◆ **Problem requirements**: If a line in the records below contains the word "ankle", copy it out.

◆ **Pose estimation data**:
※ ※ ※
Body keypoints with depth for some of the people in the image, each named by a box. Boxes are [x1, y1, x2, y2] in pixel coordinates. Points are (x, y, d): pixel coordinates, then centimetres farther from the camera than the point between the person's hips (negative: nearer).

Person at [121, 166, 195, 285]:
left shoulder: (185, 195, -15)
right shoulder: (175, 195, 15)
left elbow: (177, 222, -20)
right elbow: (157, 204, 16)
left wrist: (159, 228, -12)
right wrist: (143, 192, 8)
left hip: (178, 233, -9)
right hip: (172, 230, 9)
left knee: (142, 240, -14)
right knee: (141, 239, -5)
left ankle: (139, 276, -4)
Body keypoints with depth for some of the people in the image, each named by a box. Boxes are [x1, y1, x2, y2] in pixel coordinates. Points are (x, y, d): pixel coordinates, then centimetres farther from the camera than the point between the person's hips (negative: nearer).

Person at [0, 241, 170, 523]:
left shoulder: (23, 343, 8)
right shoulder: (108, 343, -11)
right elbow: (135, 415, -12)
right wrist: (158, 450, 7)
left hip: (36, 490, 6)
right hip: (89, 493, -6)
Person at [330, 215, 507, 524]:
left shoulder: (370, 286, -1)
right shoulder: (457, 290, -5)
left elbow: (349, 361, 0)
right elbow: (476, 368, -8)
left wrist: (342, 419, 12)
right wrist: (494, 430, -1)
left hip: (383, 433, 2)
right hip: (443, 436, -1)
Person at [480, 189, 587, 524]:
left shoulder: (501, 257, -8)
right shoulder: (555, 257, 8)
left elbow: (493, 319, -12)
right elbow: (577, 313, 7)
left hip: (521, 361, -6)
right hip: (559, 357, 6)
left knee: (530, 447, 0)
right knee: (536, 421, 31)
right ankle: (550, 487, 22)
※ ※ ※
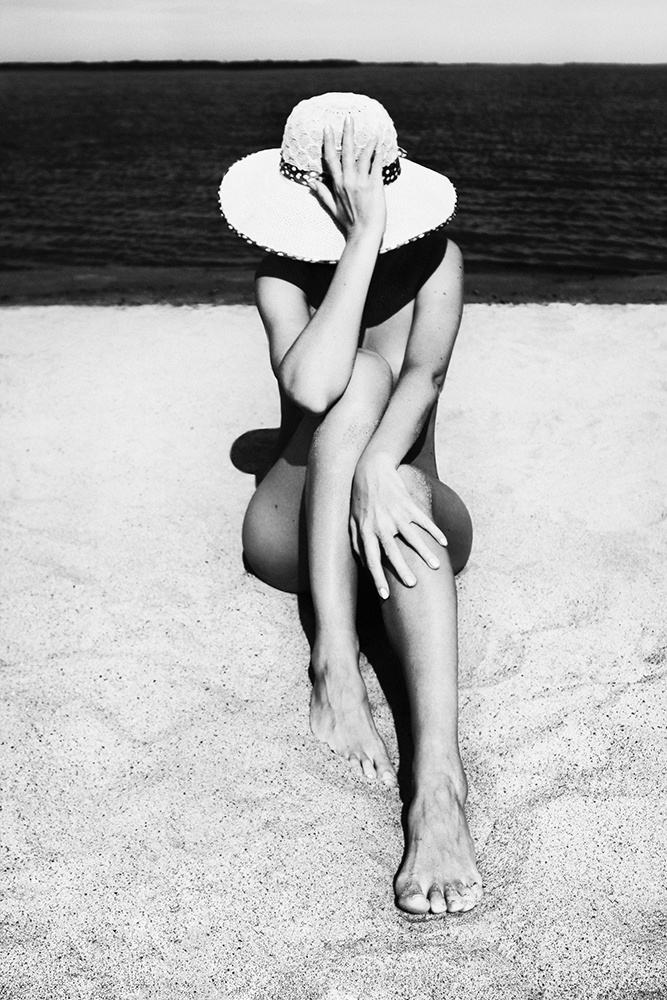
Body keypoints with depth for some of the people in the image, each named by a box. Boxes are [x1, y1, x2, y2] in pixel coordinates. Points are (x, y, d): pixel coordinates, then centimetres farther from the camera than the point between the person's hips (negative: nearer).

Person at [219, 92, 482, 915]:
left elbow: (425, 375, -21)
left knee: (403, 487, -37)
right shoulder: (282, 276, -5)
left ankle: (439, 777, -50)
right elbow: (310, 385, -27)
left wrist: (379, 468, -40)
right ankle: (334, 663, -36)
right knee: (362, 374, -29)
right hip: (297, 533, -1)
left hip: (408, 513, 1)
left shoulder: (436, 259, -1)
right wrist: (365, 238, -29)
※ ※ ※
◆ **Exercise solution**:
left ankle: (139, 276, -4)
right ankle: (550, 487, 22)
left ankle: (439, 777, -50)
right ankle: (334, 663, -36)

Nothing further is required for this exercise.